Oleh: Nurina P. Sari*)
*Komunitas Ibu Peduli Generasi
*Tinggal di Rangkapan Jaya Depok
SAYA tertegun membaca “Radar Depok” pagi ini (9/9/2019). Di bagian paling bawah kiri halaman satu, dimuat berita dengan judul ”Terbelit Utang, Pilih Gantung Diri" yang terjadi di Gandul, Cinere.
Tak pelak, ingatan saya tertuju pada berita kurang dari dua minggu yang lalu. Beritanya sama, tentang seorang IRT di Meruyung yang memilih gantung diri di pohon . Ini baru di Depok. Bagaimana dengan kota lainnya? Beberapa hari yang lalu dihari yang sama berita mencekam itu muncul, dua mahasiswa ditemukan tewas di tali gantungan.
Dari sekian banyak masalah kesehatan yang cenderung meningkat, kesehatan jiwa merupakan masalah yang makin nyata peningkatannya. Data yang diperoleh Badan Kesehatan Dunia (WHO) menunjukkan, 10 persen dari populasi penduduk dunia membutuhkan pertolongan atau pengobatan di bidang kesehatan/psikiatri. Kesehatan jiwa masih menjadi salah satu permasalahan kesehatan yang signifikan di dunia, termasuk di Indonesia. Menurut data WHO (2016), terdapat sekitar 35 juta orang terkena depresi, 60 juta orang terkena bipolar, 21 juta terkena skizofrenia, serta 47,5 juta terkena dimensia.
Hasil survei Prof. Ernaldi Bahar tahun 1995 dan Direktorat Kesehatan Jiwa tahun 1996 menyatakan bahwa di Indonesia, 1-3 dari setiap 10 orang mengalami gangguan jiwa. Gangguan jiwa yang dimaksud bukanlah gangguan jiwa yang dipahami oleh sebagian masyarakat sebagai “orang gila”, tetapi dalam bentuk gangguan mental serta perilaku yang gejalanya mungkin tidak disadari oleh masyarakat; seperti depresi, kecemasan, kepanikan, penyakit yang berhubungan dengan kondisi psikologis (psikosomatis); juga yang berhubungan dengan masalah psikososial seperti tawuran, perceraian, kenakalan remaja, dan penyalahgunaan Napza (narkotika, psikotropika, dan zat adiktif yang lain).
Berapa banyak anggota masyarakat Indonesia yang mengalami depresi belum ada data yang pasti.
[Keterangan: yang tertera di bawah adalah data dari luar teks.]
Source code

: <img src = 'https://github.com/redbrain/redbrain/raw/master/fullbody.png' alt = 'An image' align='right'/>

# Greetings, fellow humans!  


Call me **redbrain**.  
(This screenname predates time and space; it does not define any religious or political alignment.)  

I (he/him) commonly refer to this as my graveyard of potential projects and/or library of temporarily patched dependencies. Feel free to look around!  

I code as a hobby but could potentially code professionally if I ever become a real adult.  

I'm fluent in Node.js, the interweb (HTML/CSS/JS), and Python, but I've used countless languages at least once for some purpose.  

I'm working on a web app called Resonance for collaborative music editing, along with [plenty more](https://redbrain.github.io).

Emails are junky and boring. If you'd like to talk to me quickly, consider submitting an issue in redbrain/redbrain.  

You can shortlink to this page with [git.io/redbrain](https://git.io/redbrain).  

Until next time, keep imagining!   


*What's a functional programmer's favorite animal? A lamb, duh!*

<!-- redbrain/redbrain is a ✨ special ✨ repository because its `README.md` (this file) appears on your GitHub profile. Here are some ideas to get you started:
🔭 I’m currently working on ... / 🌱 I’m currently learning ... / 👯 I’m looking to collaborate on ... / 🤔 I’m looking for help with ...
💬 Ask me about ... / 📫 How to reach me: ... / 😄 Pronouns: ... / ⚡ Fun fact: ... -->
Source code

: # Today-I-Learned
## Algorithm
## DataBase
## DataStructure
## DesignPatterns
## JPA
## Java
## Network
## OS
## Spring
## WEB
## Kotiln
Namun, diperkirakan jumlahnya semakin banyak karena beberapa hal, antara lain:
Kondisi kehidupan yang semakin kompetitif, gaya hidup meterialistis dan semakin hedonistik ,serta makin jauhnya masyarakat dari nilai-nilai transendental (ruhiah) atau spriritualitas telah membuahkan kehidupan penuh tekanan.
Kaum perempuan pun kerapkali dirundung depresi, baik akibat kehidupan keluarga yang tidak harmonis, KDRT, anak yang semakin susah diatur, ataupun akibat tekanan kariernya. Maraknya depresi(tekanan kejiwaan) kini menjadi salah satu problem tidak hanya di Indonesia. WHO menyatakan rata-rata 40 detik terjadi bunuh diri akibat depresi di seluruh dunia.
Jika beberapa tahun silam, depresi lebih banyak diidap oleh kalangan tua diatas 50 tahun yang sebagian besar disebabkan oleh post power syndrom. Namun sekarang banyak anak remaja dengan lingkar usia 15-20tahun yang mengidap depresi. Hal ini terjadi dikarenakan pola asuh orangtua yang depresi namun tak disadari dan tidak ditangani yang kemudian mengakibatkan si anak cenderung depresi juga. Inilah akibat jika depresi menular tanpa disadari. Sakit psikologis dan sakit fisik sama-sama butuh obat dan treatment. Bedanya yang fisik terlihat lukanya yang psikologis seringkali tidak terdeteksi. Salah satu penyebab maraknya depresi berujung bunuh diri adalah karena kultur sosial masyarakat atau pengaruh lingkungan dimana masyarakatnya menjadi individualis.Kebanyakan mementingkan diri sendiri Belum lagi carut marutnya iklim ekonomi juga menjadi salah satu pemicu depresi.
Sempitnya lapangan pekerjaan membuat banyak pengangguran. Belum lagi harga-harga kebutuhan pokok yang semakin meroket dan tak lagi terjangkau masyarakat bawah. Kebanyakan memilih jalan pintas. Berhutang kepada rentenir dan terlilit riba.Ujung-ujungnya bisa di tebak. Mereka memilih bunuh diri sebagai penyelesaian atas masalah yang mendera.
Belum lagi sistem kehidupan masyarakat yang sekuler dan jauh dari nilai-nilai agama. Agama hanya dijadikan sebagai aktivitas ritual semata. Namun tidak berpengaruh dalam kehidupan mereka. Akhirnya ada ruang yang kosong dan menyebabkan kekeringan jiwa. Inilah hal yang paling mendasar sebenarnya. Hanya saja, jika ingin dirinci kenapa sampai ada orang yang mau bunuh diri, apa latar belakangnya, faktor apa saja yang berpengaruh, bagaimana cara keluar dari lingkaran setan dan depresi, serta bagaimana pendekatan yang tepat.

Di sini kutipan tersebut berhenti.